DIRECTIONS FOR THIS TASK
Every line of the entries below that carries the string "اخبار" should be copied.
________
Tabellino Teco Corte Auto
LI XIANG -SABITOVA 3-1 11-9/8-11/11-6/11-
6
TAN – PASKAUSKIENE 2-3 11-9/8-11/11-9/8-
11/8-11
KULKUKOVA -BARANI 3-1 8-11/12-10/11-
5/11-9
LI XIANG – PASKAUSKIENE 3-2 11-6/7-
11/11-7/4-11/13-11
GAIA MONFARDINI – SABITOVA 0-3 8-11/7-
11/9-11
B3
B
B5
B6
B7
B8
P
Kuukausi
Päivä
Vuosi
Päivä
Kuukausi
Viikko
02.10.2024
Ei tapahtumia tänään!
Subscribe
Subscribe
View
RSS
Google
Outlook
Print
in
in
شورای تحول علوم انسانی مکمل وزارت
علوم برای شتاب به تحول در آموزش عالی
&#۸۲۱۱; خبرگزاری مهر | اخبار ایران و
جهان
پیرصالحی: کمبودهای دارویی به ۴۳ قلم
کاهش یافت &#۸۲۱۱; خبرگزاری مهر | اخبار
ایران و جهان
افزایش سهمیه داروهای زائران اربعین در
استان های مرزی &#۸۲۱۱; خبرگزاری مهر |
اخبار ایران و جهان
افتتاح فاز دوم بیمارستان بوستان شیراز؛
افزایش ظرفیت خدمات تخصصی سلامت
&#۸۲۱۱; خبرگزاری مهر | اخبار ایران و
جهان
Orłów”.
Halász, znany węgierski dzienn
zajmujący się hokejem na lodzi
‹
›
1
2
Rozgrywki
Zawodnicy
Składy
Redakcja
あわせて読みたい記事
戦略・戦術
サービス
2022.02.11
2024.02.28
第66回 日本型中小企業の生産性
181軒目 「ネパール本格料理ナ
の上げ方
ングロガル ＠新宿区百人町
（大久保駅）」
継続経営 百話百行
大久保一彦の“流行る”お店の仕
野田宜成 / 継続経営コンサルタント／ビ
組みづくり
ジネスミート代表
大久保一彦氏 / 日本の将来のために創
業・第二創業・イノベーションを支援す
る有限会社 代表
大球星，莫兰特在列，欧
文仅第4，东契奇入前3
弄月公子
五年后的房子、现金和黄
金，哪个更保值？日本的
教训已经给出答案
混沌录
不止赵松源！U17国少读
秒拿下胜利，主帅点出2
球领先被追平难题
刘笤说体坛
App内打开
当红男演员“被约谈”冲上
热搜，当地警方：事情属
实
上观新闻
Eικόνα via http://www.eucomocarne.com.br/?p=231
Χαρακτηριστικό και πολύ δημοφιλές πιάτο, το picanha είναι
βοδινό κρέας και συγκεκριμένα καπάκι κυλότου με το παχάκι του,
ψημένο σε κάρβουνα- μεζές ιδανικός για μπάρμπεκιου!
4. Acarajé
________
TASK RESPONSE
&#۸۲۱۱; خبرگزاری مهر | اخبار ایران و
کاهش یافت &#۸۲۱۱; خبرگزاری مهر | اخبار
اخبار ایران و جهان
&#۸۲۱۱; خبرگزاری مهر | اخبار ایران و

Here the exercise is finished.